Un jour, quelqu’un sonne à votre porte. Il est vêtu d’un haut-de-forme, d’une queue-de-pie et d’un noeud papillon, tel un « critique aquatique » échappé du Monde des Lettres de Fred. À partir de ce moment-là, il ne vous lâche plus. Il vous accompagne au boulot, au café, parle à vos amis, vos voisins, vos clients et met tout le monde au courant du secret honteux que vous aviez réussi à cacher jusque-là : vous êtes un mauvais payeur !
La situation financière difficile de l’Espagne et de ses habitants est une aubaine pour les sociétés de recouvrement de créances. Mais ici, certaines de ces entreprises ont des méthodes pour le moins surréalistes, voire pathétiques. On les appelle les « cobradores del moroso », littéralement « les encaisseurs de mauvais payeur ». Un secteur qui profite pleinement de la crise actuelle.
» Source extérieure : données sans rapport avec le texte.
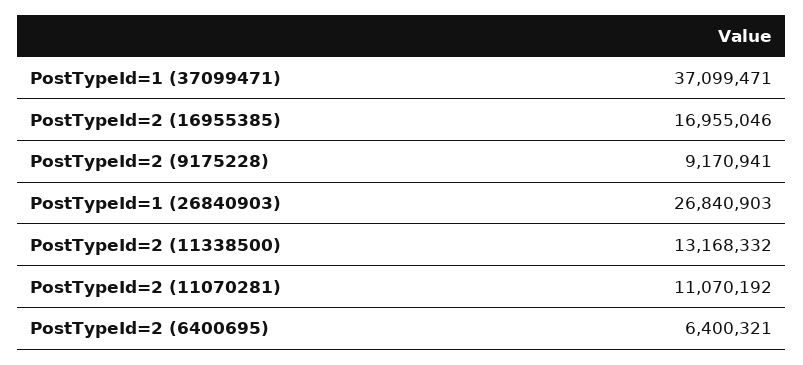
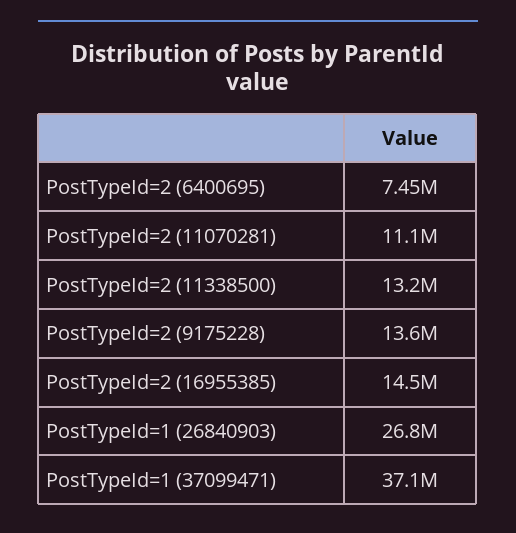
  {
    "PostTypeId=1 (37099471)": 37099471,
-   "PostTypeId=2 (16955385)": 16955046,
+   "PostTypeId=2 (16955385)": 14500000,
-   "PostTypeId=2 (9175228)": 9170941,
+   "PostTypeId=2 (9175228)": 13600000,
    "PostTypeId=1 (26840903)": 26840903,
    "PostTypeId=2 (11338500)": 13168332,
    "PostTypeId=2 (11070281)": 11070192,
-   "PostTypeId=2 (6400695)": 6400321
+   "PostTypeId=2 (6400695)": 7450000
  }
En effet, pour éviter des procédures judiciaires longues et à l’issue incertaine, bon nombre d’entreprises et de particuliers craignant de ne jamais revoir l’argent qu’ils ont avancé font appel au Cobrador del frac, l’encaisseur en frac, l’entreprise de recouvrement la plus célèbre d’Espagne. Elle existe depuis 24 ans et se croit héritière de Miguel de Cervantes, lui aussi cobrador avant d’être écrivain.
La technique d’un cobrador del frac : être le moins discret possible et faire honte au débiteur. Lorsque cette pression psychologique est mise sur le mauvais payeur, il ne reste plus qu’à attendre qu’il craque et rembourse son dû dont une
part pouvant s’élever jusqu’à 50% de la somme obtenue ira dans les caisses de la société de recouvrement.
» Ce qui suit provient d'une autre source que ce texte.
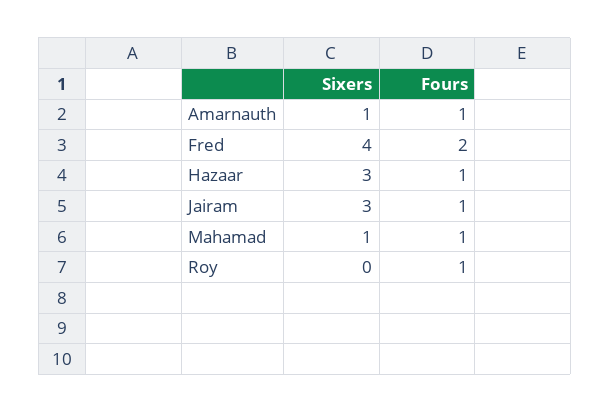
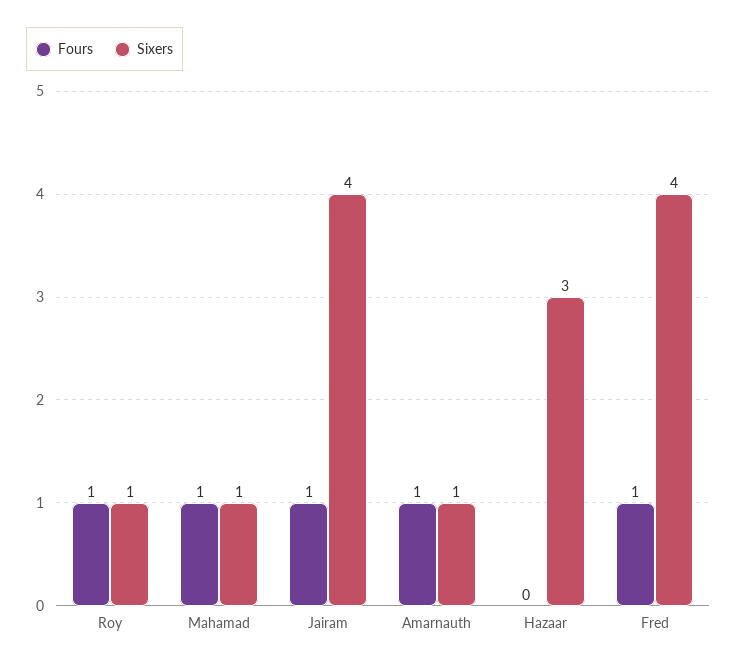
  {
    "Sixers": {
      "Amarnauth": 1,
      "Fred": 4,
      "Hazaar": 3,
-     "Jairam": 3,
+     "Jairam": 4,
      "Mahamad": 1,
-     "Roy": 0
+     "Roy": 1
    },
    "Fours": {
      "Amarnauth": 1,
-     "Fred": 2,
+     "Fred": 1,
-     "Hazaar": 1,
+     "Hazaar": 0,
      "Jairam": 1,
      "Mahamad": 1,
      "Roy": 1
    }
  }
Parfois, le cobrador n’est pas obligé d’aller jusqu’à enfiler le déguisement pour réussir une mission. Un couple ne s’était jamais acquitté des 60.000 € qu’avait coûté leur banquet de mariage. Le cobrador a pris son téléphone et a appelé tous les invités pour leur réclamer une part de la dette. Le couple, gêné, a immédiatement remboursé.
Dans une interview accordée au journal ABC en mai 2012, le directeur juridique d’El Cobrador del frac insiste sur le fait que les employés agissent toujours dans les limites de la légalité et que seules les entreprises solvables font l’objet d’une action.
La société assure aussi qu’elle n’accepte jamais de dossier concernant une dette entre deux particuliers. Alors puisque les encaisseurs en queue-de-pie ont délaissé un tel marché, d’autres s’en sont emparé. Avec la même recette, mais pas le même déguisement. Désormais, lorsque vous êtes endetté, vous pouvez recevoir la
visite de clowns, de moines du XVIIIe, de toreros, d’une légion romaine spécialisée dans les expulsions express ou même de Zorro qui a troqué son fidèle Tornado contre une Smart.
Si vous croisez dans la rue un cobrador vêtu de son déguisement bon marché, ne croyez pas qu’il se rend à la Puerta del Sol pour prendre des photos avec les touristes en échange de quelques euros. Il y a sûrement un mauvais payeur dans les parages.